● **What you are asked to do**
Begin at the line containing "text_box [974, 160, 1454, 319]" in the data below and go on through the line containing "text_box [76, 907, 1245, 1095]", repeating each line exactly; include both ends and no other line.

● **Materials provided**
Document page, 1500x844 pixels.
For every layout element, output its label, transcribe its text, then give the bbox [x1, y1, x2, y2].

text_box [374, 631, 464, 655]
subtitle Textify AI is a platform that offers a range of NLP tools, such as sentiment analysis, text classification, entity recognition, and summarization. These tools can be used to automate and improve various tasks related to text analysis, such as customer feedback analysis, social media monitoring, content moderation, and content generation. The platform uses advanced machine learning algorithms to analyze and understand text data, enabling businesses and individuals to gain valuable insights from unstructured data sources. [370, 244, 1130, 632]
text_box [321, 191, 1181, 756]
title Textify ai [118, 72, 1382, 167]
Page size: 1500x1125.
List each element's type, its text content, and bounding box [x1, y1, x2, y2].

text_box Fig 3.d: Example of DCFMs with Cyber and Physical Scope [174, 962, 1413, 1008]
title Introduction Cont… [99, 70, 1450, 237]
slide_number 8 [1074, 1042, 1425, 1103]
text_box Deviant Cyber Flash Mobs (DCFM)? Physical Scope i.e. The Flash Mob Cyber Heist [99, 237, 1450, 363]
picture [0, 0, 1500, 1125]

==

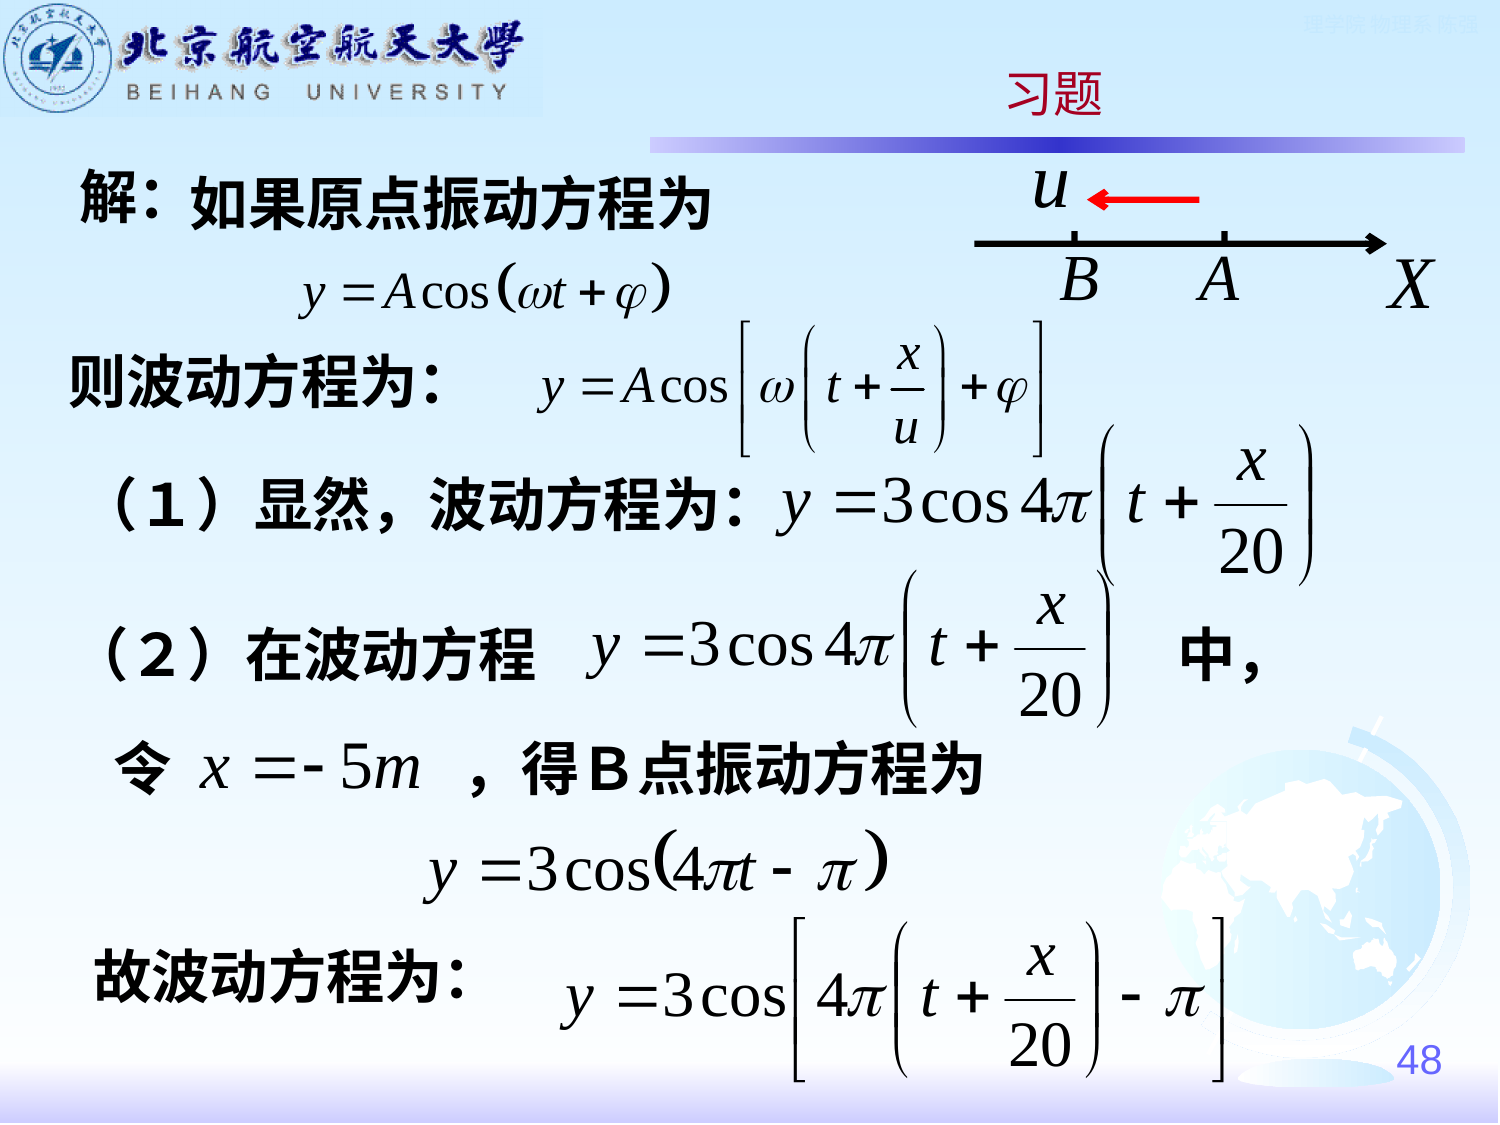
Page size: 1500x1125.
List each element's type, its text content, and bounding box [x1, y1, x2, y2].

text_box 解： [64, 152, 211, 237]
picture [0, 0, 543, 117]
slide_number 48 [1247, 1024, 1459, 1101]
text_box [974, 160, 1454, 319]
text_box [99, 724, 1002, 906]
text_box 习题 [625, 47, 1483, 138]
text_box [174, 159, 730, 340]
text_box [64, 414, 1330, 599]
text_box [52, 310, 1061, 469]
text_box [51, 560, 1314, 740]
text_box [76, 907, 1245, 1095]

● **Answer for this exercise**
text_box [974, 160, 1454, 319]
text_box [99, 724, 1002, 906]
text_box 习题 [625, 47, 1483, 138]
text_box [174, 159, 730, 340]
text_box [64, 414, 1330, 599]
text_box [52, 310, 1061, 469]
text_box [51, 560, 1314, 740]
text_box [76, 907, 1245, 1095]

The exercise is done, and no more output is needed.